Task goal: Every line from the top of the records below through the one containing "thick and fast. With the focus now on that" must be copied exactly, and the pictures must not be.

Data in this exercise:
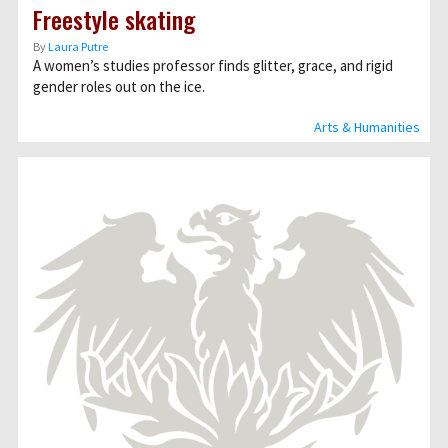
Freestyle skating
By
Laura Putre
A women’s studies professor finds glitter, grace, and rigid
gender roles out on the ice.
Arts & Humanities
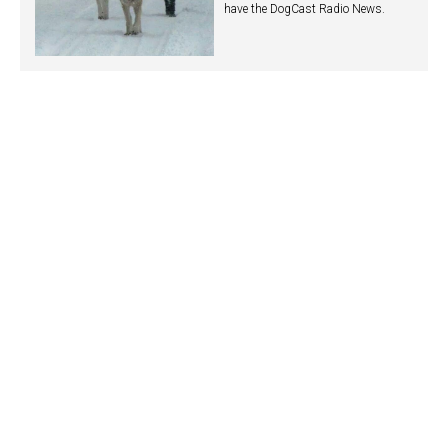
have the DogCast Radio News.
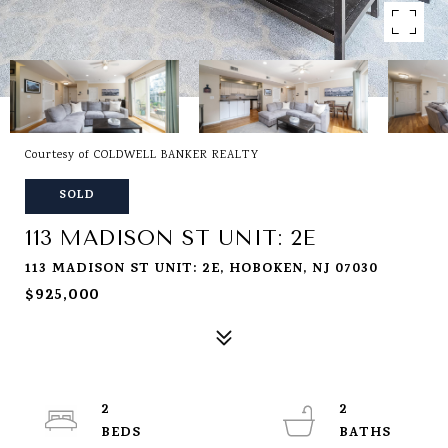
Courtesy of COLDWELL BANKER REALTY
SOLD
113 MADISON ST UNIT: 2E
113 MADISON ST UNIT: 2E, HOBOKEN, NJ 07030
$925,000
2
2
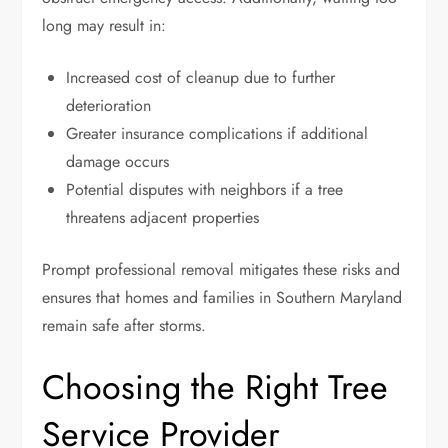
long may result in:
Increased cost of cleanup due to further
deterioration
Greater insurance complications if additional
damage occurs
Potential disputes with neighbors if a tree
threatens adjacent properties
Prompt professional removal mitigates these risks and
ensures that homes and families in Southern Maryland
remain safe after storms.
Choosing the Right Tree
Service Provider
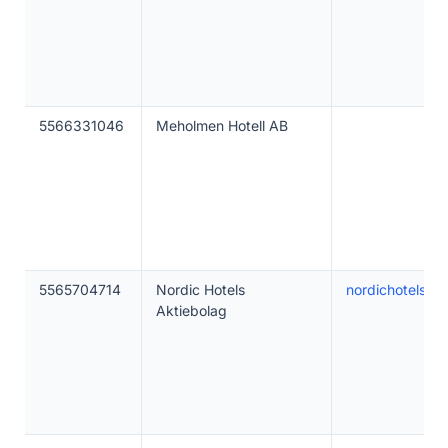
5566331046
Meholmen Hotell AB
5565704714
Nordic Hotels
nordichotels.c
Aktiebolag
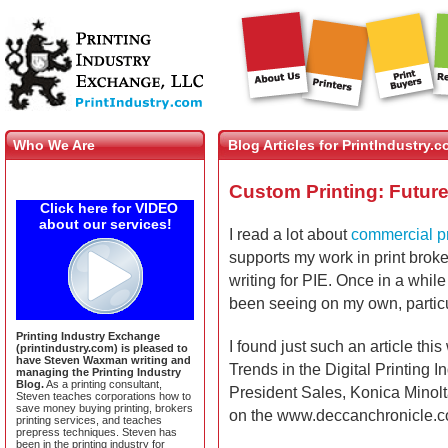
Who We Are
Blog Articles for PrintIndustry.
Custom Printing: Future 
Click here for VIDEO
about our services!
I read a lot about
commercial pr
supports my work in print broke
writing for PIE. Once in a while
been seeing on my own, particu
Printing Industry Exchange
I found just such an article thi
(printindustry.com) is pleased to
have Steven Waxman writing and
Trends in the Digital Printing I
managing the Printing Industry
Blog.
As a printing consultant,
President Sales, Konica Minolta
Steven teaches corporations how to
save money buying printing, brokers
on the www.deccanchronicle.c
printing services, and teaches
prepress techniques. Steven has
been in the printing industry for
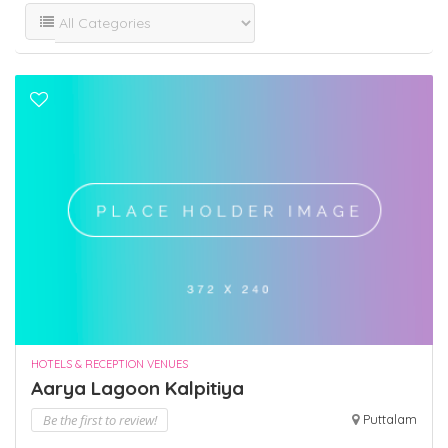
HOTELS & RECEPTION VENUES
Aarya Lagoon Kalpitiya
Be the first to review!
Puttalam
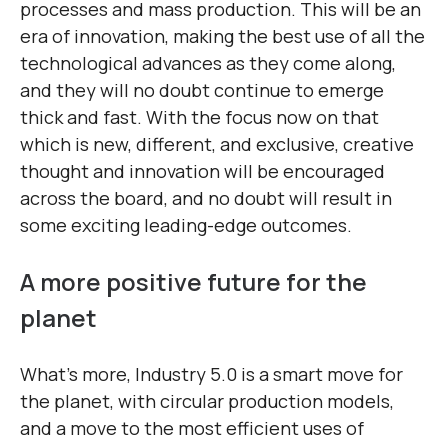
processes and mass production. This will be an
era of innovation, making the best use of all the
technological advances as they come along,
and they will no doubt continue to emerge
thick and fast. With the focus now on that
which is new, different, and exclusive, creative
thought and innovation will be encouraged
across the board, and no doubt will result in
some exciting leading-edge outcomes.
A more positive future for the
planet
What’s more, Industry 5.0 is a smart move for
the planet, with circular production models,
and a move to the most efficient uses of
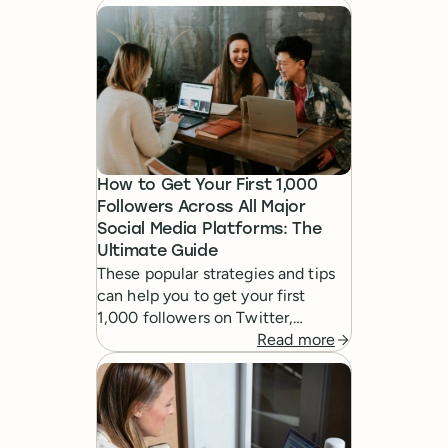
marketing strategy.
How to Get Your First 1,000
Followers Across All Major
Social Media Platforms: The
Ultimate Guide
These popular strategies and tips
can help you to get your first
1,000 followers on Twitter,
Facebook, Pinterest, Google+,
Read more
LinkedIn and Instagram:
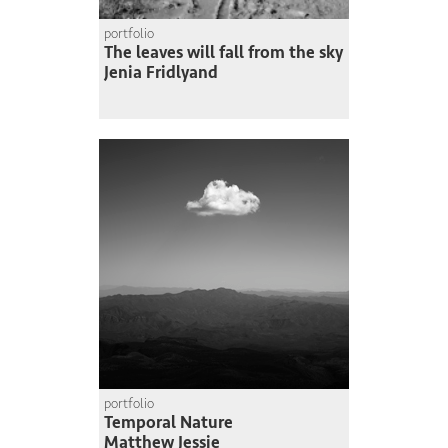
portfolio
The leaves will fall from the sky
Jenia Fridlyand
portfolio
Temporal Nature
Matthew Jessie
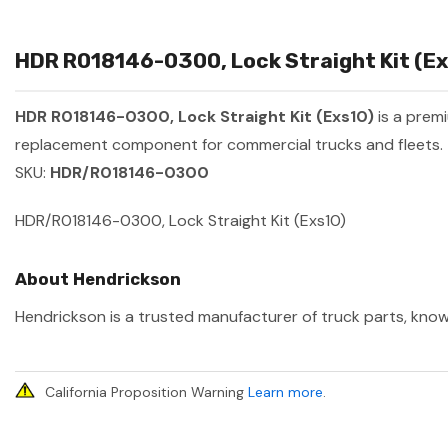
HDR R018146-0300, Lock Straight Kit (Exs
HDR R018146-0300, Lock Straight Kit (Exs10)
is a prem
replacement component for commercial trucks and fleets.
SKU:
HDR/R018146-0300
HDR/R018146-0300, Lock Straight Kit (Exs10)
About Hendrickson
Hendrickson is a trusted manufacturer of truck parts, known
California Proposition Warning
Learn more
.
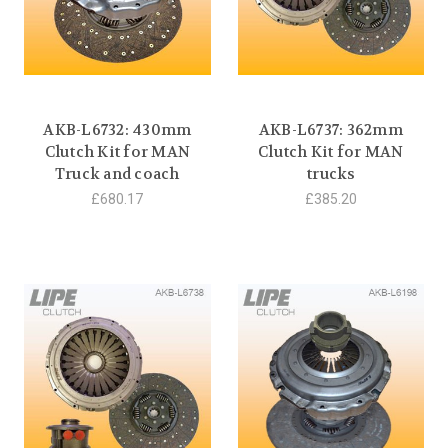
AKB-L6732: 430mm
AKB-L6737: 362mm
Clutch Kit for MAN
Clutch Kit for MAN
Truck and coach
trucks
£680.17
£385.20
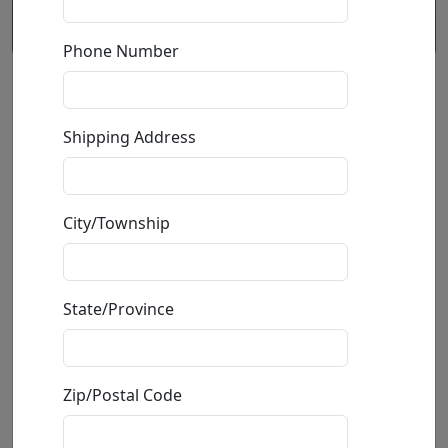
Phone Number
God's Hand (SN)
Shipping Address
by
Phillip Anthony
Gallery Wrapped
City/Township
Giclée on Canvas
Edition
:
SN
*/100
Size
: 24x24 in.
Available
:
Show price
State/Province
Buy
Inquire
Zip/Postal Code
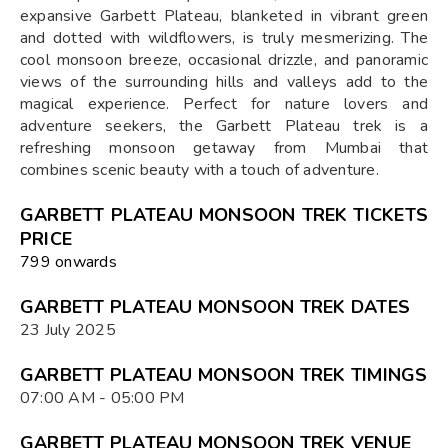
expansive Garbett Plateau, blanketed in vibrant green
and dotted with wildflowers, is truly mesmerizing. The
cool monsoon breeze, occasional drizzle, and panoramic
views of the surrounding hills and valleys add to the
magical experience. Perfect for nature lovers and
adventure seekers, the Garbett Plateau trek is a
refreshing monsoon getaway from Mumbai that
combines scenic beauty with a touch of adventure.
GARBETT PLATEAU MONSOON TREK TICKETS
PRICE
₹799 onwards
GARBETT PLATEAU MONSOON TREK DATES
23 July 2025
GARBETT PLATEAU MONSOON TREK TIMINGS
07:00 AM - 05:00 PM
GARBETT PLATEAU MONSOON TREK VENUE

Exercise output:
Freestyle skating
By
Laura Putre
A women’s studies professor finds glitter, grace, and rigid
gender roles out on the ice.
Arts & Humanities
have the DogCast Radio News.
Courtesy of COLDWELL BANKER REALTY
SOLD
113 MADISON ST UNIT: 2E
113 MADISON ST UNIT: 2E, HOBOKEN, NJ 07030
$925,000
2
2
long may result in:
Increased cost of cleanup due to further
deterioration
Greater insurance complications if additional
damage occurs
Potential disputes with neighbors if a tree
threatens adjacent properties
Prompt professional removal mitigates these risks and
ensures that homes and families in Southern Maryland
remain safe after storms.
Choosing the Right Tree
Service Provider
5566331046
Meholmen Hotell AB
5565704714
Nordic Hotels
nordichotels.c
Aktiebolag
Who We Are
Blog Articles for PrintIndustry.
Custom Printing: Future 
Click here for VIDEO
about our services!
I read a lot about
commercial pr
supports my work in print broke
writing for PIE. Once in a while
been seeing on my own, particu
Printing Industry Exchange
I found just such an article thi
(printindustry.com) is pleased to
have Steven Waxman writing and
Trends in the Digital Printing I
managing the Printing Industry
Blog.
As a printing consultant,
President Sales, Konica Minolta
Steven teaches corporations how to
save money buying printing, brokers
on the www.deccanchronicle.c
printing services, and teaches
prepress techniques. Steven has
been in the printing industry for
HOTELS & RECEPTION VENUES
Aarya Lagoon Kalpitiya
Be the first to review!
Puttalam
processes and mass production. This will be an
era of innovation, making the best use of all the
technological advances as they come along,
and they will no doubt continue to emerge
thick and fast. With the focus now on that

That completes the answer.